上官说的很含蓄,但卓不群立刻就听明白了他试图蒙混过去的东西——柏斐贵为离合第一美人,状元之身,裘冲不去找他又是找谁?这么说来,就连那一夜看见的体上红樱,多半也是……
卓不群那深幽的瞳孔一瞬间收得跟针尖似地,然后再霍然放大!
只是,在他注意到上官白的视线后,便若无其事地转开头,将手中的茶杯重新放在御案上,沉默着,盯住桌子上的某一点,貌似专注,思绪纷乱。
上官关注着皇上面部表情的变化,略顿了顿,轻轻叹道:“皇上,爱美之心人皆有之。将军虽然犯了忌讳,但实乃无心之过,臣以为不当以此论处。”
卓不群抬起头来看了上官一眼,脸上悉无表情。
“更何况将军乃国之肱股,朝之重臣,皇上要三思啊。”
卓不群颇考究地看着上官,缓缓道:“朕没想到而雅竟会替裘冲求情,你二人不是向来不合吗?”
上官肃然拱手:“臣就事论事,不敢因私废公。”
“好一个因私废公,朕之所为,也不过当一个因私废公……”卓不群靠向椅背,疲惫道,“朕知道了,你下去吧。”
“那旨意……”
“勾掉裘冲,其余照旧。”
“臣,谨遵谕旨。”
上官低下头去,掩着眼中的一丝得意,便翩翩而去。卓不群坐于御案前半晌不动,屋内悄无声息。门外一个不懂事的小太监探了一下头,正好触到了皇上的眼神,脸唰的一白,立刻缩了回去。
“出来。”
小太监吓得扑通一声跪在门槛上,磕头不迭。而一双明黄的靴子已经来到近前。
“去把柏常在叫起来,让他陪着朕用膳。”
“再者,通知外面,传镇国将军裘冲入见。”
与此同时的另一边——
莫斐这一觉却睡得上好,待起床时,疲惫已去七七八八,精神尤其见涨。只是□依然有些异样,行走步伐难免有些蹒跚。

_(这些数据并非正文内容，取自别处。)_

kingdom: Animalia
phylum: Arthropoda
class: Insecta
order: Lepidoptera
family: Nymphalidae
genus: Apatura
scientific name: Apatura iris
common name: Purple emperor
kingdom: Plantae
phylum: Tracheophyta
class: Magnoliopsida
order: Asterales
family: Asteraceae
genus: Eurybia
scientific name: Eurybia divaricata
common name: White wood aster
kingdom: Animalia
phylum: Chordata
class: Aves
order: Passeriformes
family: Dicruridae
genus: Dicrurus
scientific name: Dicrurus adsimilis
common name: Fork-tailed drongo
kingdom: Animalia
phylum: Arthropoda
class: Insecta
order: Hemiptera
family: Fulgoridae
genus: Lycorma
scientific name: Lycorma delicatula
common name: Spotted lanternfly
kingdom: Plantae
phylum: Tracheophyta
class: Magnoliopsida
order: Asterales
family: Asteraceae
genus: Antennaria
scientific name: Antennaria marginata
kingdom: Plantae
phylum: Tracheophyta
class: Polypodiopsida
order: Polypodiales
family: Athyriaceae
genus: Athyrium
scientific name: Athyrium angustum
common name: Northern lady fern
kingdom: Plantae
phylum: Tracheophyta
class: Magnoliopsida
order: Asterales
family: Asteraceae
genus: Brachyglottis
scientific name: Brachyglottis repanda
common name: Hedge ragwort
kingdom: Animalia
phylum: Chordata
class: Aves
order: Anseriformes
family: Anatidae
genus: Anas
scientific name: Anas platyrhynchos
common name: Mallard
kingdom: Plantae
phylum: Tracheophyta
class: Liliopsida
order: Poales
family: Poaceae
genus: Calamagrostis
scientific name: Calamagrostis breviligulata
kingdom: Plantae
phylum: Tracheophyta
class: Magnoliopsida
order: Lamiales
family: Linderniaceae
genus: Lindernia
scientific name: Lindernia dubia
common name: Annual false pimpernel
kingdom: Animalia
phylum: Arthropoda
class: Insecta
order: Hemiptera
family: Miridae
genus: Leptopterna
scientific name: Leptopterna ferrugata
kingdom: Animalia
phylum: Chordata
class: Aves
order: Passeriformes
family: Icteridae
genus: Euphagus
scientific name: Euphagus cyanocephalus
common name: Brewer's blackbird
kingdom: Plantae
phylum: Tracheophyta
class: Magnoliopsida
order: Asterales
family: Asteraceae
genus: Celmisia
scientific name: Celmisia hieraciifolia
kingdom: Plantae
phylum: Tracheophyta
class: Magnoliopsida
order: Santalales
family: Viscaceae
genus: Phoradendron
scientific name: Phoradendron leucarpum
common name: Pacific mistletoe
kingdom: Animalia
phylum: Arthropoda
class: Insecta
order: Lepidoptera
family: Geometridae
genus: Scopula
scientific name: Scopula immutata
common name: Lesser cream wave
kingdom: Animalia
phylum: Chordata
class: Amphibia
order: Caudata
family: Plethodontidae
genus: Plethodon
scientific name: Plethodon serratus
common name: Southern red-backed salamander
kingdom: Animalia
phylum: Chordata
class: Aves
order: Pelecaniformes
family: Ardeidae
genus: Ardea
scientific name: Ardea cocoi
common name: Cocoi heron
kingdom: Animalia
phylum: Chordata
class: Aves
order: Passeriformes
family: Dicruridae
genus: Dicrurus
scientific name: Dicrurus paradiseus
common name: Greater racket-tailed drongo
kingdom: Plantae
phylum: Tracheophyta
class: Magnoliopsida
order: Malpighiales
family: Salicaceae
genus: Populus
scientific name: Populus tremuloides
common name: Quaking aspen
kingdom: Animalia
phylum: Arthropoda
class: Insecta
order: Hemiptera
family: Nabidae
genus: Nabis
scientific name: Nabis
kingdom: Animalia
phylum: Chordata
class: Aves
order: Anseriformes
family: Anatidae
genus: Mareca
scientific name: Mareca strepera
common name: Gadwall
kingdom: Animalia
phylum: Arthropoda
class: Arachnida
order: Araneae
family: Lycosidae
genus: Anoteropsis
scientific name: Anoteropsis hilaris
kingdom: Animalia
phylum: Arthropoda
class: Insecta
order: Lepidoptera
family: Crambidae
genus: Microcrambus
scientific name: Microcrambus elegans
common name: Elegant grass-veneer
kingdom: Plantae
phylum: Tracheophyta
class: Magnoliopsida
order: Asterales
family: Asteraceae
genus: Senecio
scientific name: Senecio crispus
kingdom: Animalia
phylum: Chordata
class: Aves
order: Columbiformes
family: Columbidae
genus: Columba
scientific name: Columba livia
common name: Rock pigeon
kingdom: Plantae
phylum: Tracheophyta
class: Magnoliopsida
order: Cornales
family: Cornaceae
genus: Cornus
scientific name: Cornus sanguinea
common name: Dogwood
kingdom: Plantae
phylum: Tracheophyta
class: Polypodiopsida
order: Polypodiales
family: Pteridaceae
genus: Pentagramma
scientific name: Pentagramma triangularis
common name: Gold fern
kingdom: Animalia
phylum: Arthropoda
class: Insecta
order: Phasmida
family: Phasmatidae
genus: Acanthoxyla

卓不群已在前厅入座,见他拧着一股特殊的劲儿走出来,不由扑哧一声笑了出来。
“瞧你这举止,不知道的人只怕以为是蛇精变的。”
莫斐哀哀道:“还不是皇上龙马精神,百折不屈嘛。”
卓不群淡淡道:“这两个成语用得上好,柏斐学业见涨啊。”
莫斐笑道:“都是皇上调(蟹)教得好,所以才学得快。”
卓不群看了他一眼,吩咐宫人道:“还不赶快给常在铺上软垫,厚一点。”
莫斐不管下人们忙乎,只眼瞅着皇上笑而不语。一双干净清亮的眼睛直勾勾望着明黄衣袍下矫健的大腿,卓不群不由笑了起来:“怎么?想坐朕腿上?”
莫斐微微偏了一下头,目光既顽皮又含情。
卓不群呲笑着摇摇头:“你竟然也学会这招了。”说罢便转开半身,拍了拍自己的大腿。莫斐立刻欢天喜地的过去,轻轻地坐下,舒服得叹出气来。
卓不群不由紧紧握住了他的细腰,过了一会儿,才松手放开。
莫斐伸手夹了一筷子的菜,用手护着递到卓不群面前,轻轻笑道:“皇恩浩荡,小斐无以回报,只好借花献佛了。”
卓不群坦而受之,附在他耳边轻语道:“挺有悟性的嘛。”
莫斐眨巴眨巴眼睛,做出一副“你懂的”的表情。
卓不群轻轻一笑,附在他耳边亲昵道:“不过,朕觉得筷子很多余。”
莫斐又眨巴眨巴眼睛,一抹绯色悄悄上了耳沿。
“好多人看着呢……”
“你……在意吗?”
莫斐知道他一旦决定的事情,就绝无更改,只好从桌上挑了一粒粉蒸丸子夹起来,先用自己的檀口咬住,再用袖子掩住喂过去。卓不群安然用双手抱住他的细腰,一口一口就着吃掉。待最后一口嫩肉滑下咽喉,卓不群又意犹未尽地卷过莫斐的小舌咂摸着,直吻到他整个人差点软倒在腿上……
而这时。
“臣裘冲拜见皇上,吾皇万岁,万岁,万万岁。”
莫婓一闻此声,顿时如五雷轰顶,第一个反应就是从卓不群腿上站了起来。当他注意到对方的目光后,不得不心慌意乱地解释道:“有人来了,不好……”
而卓不群只轻描淡写说了两个字:“坐下。”
语气虽轻,却是绝无更改的金科玉律。
莫婓看着他,终于明白他是认真的。于是只得缓缓扶着桌子又坐了下来。卓不群轻轻皱了皱眉,手指搂住他的腰拉过来坐实了,这才对着门外道:“裘爱卿快快请进。”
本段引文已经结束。